◆ **Exercise goal**
Pick out every line in the material below that contains the word "neighbors" and copy each of those lines. Letter case matters.

(Dataset entries)
[Start of section]

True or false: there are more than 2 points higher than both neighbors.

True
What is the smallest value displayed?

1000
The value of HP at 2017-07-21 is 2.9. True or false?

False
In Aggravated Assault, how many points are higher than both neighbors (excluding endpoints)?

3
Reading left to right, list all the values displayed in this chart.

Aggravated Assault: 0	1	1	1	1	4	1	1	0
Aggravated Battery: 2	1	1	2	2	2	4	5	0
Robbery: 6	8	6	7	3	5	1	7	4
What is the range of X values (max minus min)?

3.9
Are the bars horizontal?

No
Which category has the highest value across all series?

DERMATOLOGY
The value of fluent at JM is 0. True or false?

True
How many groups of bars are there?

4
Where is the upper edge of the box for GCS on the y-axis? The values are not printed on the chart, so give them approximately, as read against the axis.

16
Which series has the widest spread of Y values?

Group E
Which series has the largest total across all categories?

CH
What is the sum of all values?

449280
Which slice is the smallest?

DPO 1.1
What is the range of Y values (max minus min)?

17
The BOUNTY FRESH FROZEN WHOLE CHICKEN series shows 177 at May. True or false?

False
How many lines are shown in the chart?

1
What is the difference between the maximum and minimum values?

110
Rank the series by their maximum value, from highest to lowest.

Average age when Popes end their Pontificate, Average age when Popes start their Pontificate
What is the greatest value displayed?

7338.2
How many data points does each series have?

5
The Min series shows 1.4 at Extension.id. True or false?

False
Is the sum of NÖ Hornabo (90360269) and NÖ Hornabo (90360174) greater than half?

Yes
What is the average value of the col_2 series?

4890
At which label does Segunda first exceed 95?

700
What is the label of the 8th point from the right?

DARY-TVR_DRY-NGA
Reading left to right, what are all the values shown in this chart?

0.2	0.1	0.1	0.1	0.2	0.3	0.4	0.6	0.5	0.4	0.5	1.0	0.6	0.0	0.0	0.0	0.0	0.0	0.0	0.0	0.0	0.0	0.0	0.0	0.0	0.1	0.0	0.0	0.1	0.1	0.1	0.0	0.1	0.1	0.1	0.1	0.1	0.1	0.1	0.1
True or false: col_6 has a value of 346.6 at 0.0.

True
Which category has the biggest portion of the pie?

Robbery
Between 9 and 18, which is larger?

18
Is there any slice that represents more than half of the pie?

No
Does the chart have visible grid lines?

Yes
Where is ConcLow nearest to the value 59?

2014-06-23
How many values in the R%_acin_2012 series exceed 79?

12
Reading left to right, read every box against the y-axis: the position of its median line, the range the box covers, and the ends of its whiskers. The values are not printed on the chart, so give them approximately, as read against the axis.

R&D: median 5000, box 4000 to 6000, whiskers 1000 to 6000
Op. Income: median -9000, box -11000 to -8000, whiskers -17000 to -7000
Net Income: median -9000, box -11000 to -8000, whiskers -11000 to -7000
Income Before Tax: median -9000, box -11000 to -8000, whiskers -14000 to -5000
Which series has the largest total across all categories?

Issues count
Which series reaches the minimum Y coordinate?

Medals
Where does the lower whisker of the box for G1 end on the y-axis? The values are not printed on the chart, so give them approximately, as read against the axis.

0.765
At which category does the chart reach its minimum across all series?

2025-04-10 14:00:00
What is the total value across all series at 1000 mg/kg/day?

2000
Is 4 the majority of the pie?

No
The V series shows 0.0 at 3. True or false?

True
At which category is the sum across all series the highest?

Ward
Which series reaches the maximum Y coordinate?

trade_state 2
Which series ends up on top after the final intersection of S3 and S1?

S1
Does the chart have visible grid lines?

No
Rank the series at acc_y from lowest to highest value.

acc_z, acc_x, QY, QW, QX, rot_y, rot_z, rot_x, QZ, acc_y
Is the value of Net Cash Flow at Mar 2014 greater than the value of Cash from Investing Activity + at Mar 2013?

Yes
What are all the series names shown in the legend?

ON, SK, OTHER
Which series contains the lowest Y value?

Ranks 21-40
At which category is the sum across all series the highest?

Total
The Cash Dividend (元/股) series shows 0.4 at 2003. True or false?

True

[End of section]

◆ **Written response**
True or false: there are more than 2 points higher than both neighbors.
In Aggravated Assault, how many points are higher than both neighbors (excluding endpoints)?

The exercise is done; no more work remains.